🤖 AI Summary
This work addresses the challenges of scarce large-scale data and insufficient joint semantic-geometric reasoning in functional dexterous grasping by proposing a framework capable of generalizing to novel objects from a single human demonstration. A correspondence-driven data engine generates diverse, high-quality grasping data in simulation, while a multimodal prediction network integrates local and global features with importance-aware sampling to effectively fuse geometric and visual information. The method significantly outperforms existing approaches across multiple object categories, demonstrating strong generalization capability and high grasp success rates.
📝 Abstract
Functional grasping with dexterous robotic hands is a key capability for enabling tool use and complex manipulation, yet progress has been constrained by two persistent bottlenecks: the scarcity of large-scale datasets and the absence of integrated semantic and geometric reasoning in learned models.
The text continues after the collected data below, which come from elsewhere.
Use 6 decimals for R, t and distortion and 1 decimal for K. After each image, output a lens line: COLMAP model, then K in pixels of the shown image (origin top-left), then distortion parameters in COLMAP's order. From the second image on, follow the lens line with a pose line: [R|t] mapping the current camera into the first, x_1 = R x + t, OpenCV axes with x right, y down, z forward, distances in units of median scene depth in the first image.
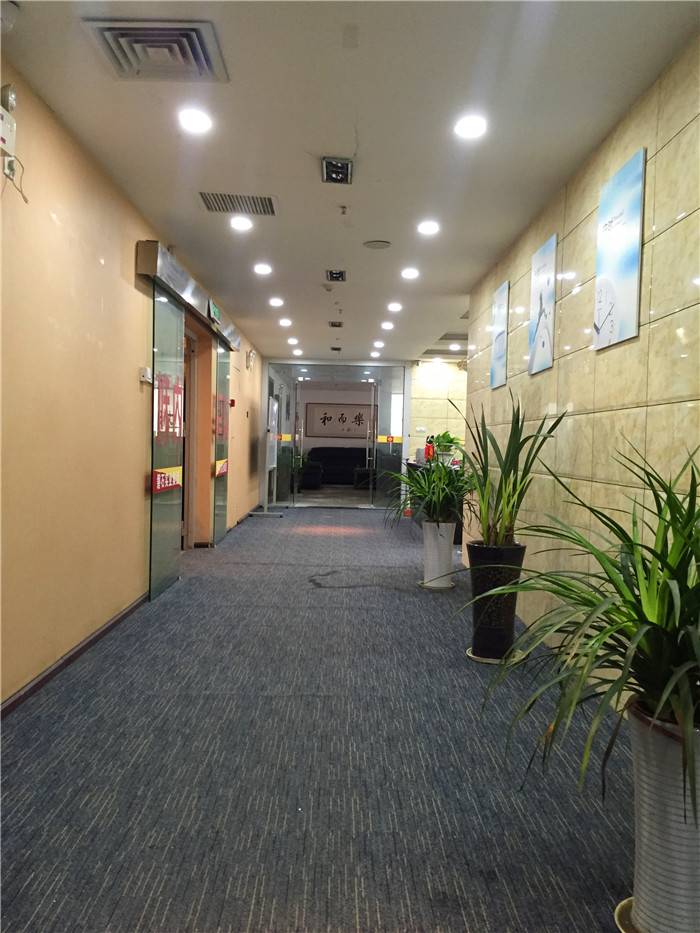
lens RADIAL K [[798.0, 0, 349.5], [0, 798.0, 490.1], [0, 0, 1]] dist [0.058746, -0.110287]
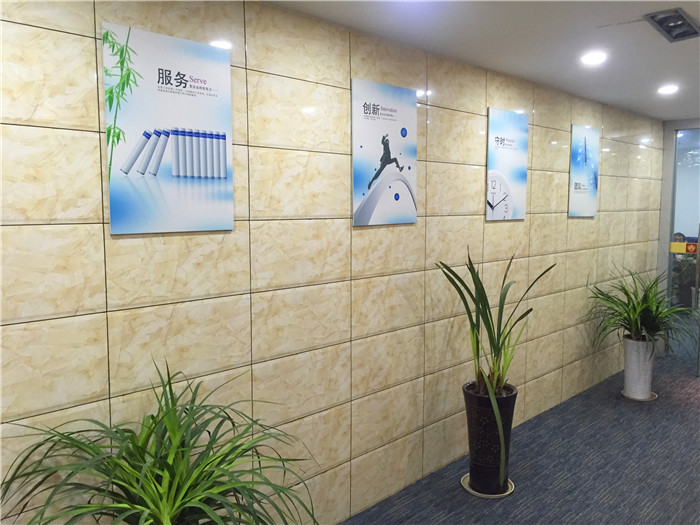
lens RADIAL K [[598.7, 0, 350.0], [0, 598.7, 262.5], [0, 0, 1]] dist [0.058746, -0.110287]
pose [[-0.709016, -0.092063, 0.699158, -0.322995], [0.022070, 0.988059, 0.152485, -0.310607], [-0.704847, 0.123545, -0.698518, 2.243315]]
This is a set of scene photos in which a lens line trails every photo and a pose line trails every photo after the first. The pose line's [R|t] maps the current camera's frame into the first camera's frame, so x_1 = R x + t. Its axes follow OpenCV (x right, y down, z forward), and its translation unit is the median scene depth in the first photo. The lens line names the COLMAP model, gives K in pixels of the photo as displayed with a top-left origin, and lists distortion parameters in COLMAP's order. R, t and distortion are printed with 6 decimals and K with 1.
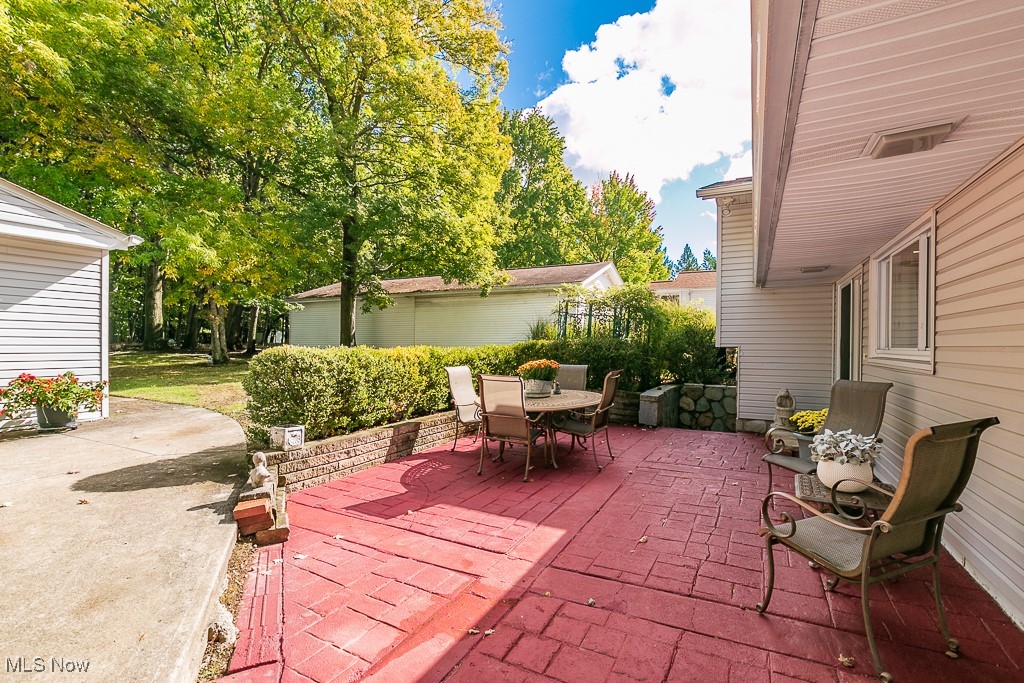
lens RADIAL K [[458.7, 0, 508.2], [0, 458.7, 343.8], [0, 0, 1]] dist [0.000060, -0.000128]
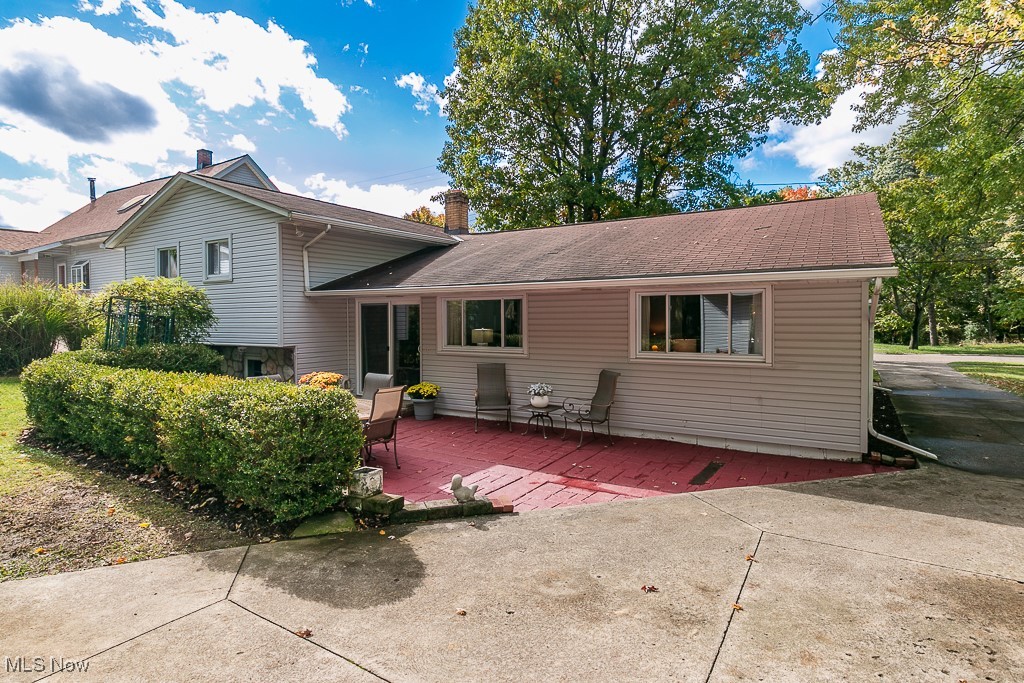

In this work, we present CorDex, a framework that robustly learns dexterous functional grasps of novel objects from synthetic data generated from just a single human demonstration. At the core of our approach is a correspondence-based data engine that generates diverse, high-quality training data in simulation. Based on the human demonstration, our data engine generates diverse object instances of the same category, transfers the expert grasp to the generated objects through correspondence estimation, and adapts the grasp through optimization. Building on the generated data, we introduce a multimodal prediction network that integrates visual and geometric information. By devising a local-global fusion module and an importance-aware sampling mechanism, we enable robust and computationally efficient prediction of functional dexterous grasps. Through extensive experiments across various object categories, we demonstrate that CorDex generalizes well to unseen object instances and significantly outperforms state-of-the-art baselines.